Work request> Extract every line of text from the records below verbatim, leaving out the pictures.
● ● ● ● ●
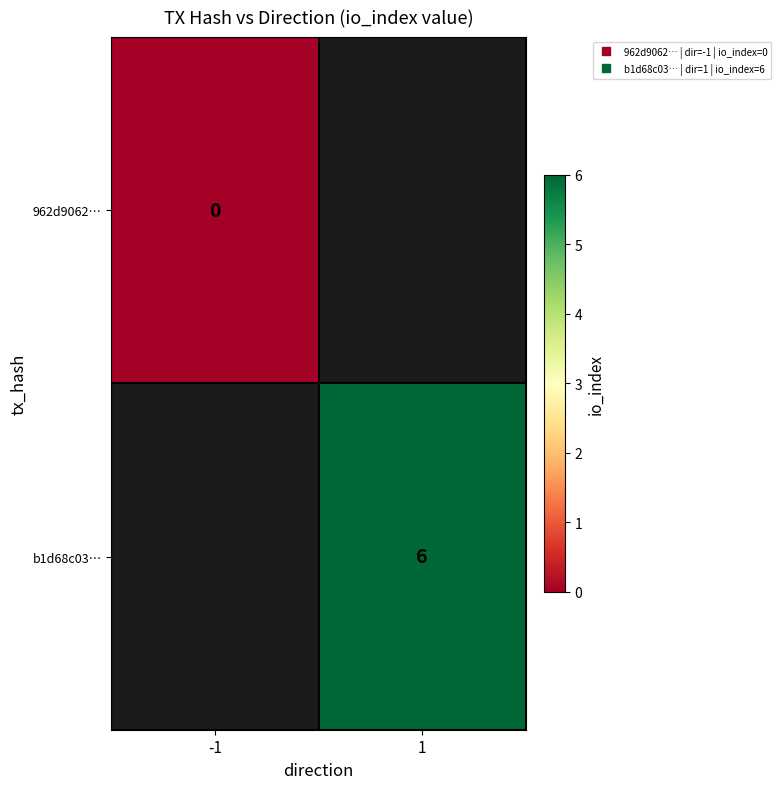

What is the maximum value shown in the chart?

6.0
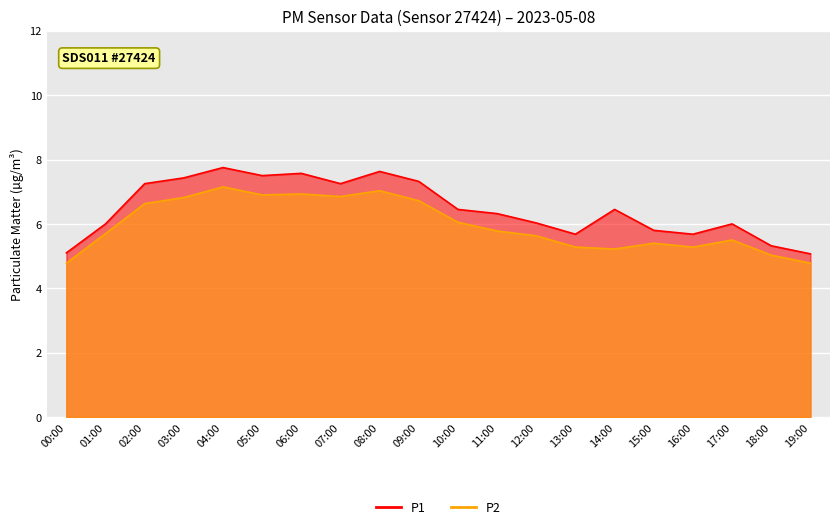

List the labels in order of P2 value, largest first.

04:00, 08:00, 06:00, 05:00, 07:00, 03:00, 09:00, 02:00, 10:00, 11:00, 01:00, 12:00, 17:00, 15:00, 13:00, 16:00, 14:00, 18:00, 00:00, 19:00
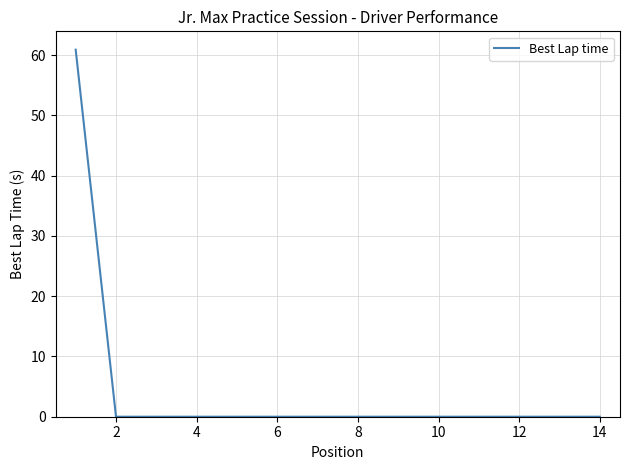

What is the maximum value shown in the chart?

60.9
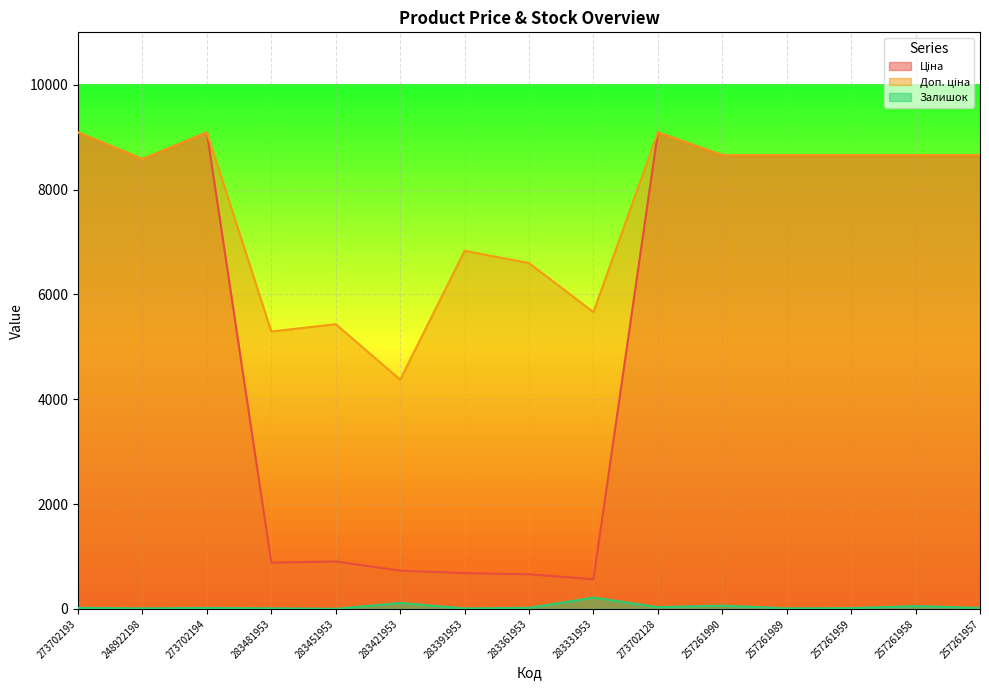

At which category does Ціна reach its first local peak?

273702194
● ● ● ● ●
Task response>
What is the maximum value shown in the chart?

6.0

List the labels in order of P2 value, largest first.

04:00, 08:00, 06:00, 05:00, 07:00, 03:00, 09:00, 02:00, 10:00, 11:00, 01:00, 12:00, 17:00, 15:00, 13:00, 16:00, 14:00, 18:00, 00:00, 19:00

What is the maximum value shown in the chart?

60.9

At which category does Ціна reach its first local peak?

273702194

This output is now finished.